Understanding acetaminophen poisoning

October 10, 2002

HOUSTON -- (Oct. 11, 2002) -- A protein known as CAR (constitutive androstane receptor) has been shown to regulate liver toxicity caused by the common pain-reliever acetaminophen in studies that point the way to new treatment for poisoning with similar compounds, said scientists at Baylor College of Medicine in today's issue of the journal Science.

Acetaminophen is found in Tylenol and many other medications. Just last month, advisors to the U.S. Food and Drug Administration urged the agency to require a stronger warning label on such products.

"Our work explains an important, but unexpected, component of acetaminophen toxicity and adds a new mechanism to the process. It also suggests a new approach to treating hepatotoxicity," said Dr. David D. Moore, professor of molecular and cell biology at Baylor College of Medicine.

Others involved in the Baylor studies were Jun Zhang, a graduate student, and Drs. Wendong Huang, Steven S. Chua and Ping Wei. When a person takes acetaminophen, the liver produces small amounts of a potentially harmful compound called NAPQI (N-acetyl-p-benzoquinone imine). Normally, the liver uses another chemical called glutathione to quickly neutralize NAPQI.

"The problem occurs when you run out of glutathione," said Moore.

An overdose of acetaminophen can cause depletion of glutathione and land a person in the hospital. "Acetaminophen toxicity is the number one cause of hospital admission for liver failure in the United States," he said.

CAR is a receptor that regulates the response of the liver to drugs and other foreign compounds. When it is activated, the liver increases its ability to modify such compounds and eliminate them from the body.
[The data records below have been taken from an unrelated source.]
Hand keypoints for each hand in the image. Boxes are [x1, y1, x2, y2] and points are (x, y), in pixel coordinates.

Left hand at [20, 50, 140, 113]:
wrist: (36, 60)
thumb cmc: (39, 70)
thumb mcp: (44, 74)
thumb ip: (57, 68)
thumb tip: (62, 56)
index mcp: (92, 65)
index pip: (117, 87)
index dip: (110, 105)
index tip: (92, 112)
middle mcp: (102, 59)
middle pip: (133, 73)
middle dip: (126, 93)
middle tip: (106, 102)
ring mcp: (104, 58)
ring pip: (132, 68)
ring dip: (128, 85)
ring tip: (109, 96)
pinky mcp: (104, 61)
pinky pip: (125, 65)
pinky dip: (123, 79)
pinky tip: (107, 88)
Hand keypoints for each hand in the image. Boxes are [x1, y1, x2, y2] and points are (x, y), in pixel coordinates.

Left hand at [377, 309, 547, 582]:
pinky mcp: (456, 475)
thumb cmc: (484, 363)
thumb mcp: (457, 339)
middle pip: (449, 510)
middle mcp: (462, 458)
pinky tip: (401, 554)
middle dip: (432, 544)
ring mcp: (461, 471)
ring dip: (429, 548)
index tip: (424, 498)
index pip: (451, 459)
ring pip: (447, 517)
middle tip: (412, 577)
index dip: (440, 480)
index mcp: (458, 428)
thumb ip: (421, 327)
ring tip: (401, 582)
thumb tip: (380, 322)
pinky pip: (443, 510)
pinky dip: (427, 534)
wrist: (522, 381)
This is normally a protective response. In some cases, however, it can also result in harmful effects, for example by increasing the production of toxic byproducts like NAPQI.

Using a mouse bred to lack CAR, Moore and his co-workers showed that the receptor was critical to the medication's toxicity.

"We found out that high doses of acetaminophen activate CAR, and that CAR then activates target genes that increase toxicity," said Moore. "This generates a vicious cycle in which acetaminophen actually worsens its own toxicity. Because of the absence of this cycle, mice without CAR are partially resistant to high doses of acetaminophen."

When mice that have CAR were given a drug called androstanol, which reverses the receptor's activity, they were even more resistant to toxic effects of acetaminophen. Androstanol could even protect the liver if it was given an hour after a high does of acetaminophen. However, mice that lacked CAR showed no protective effect.

The current treatment for acetaminophen overdose relies on a compound that replenishes the glutathione in the liver. This treatment is effective, provided it is given in time.

Blocking CAR "would provide a completely different approach to acetaminophen toxicity and possibly to the toxicity of other agents for which no drug treatment is currently available," said Moore.

Unfortunately, there is no drug yet that efficiently blocks the human form of CAR. Studies to identify such an inhibitor are under way.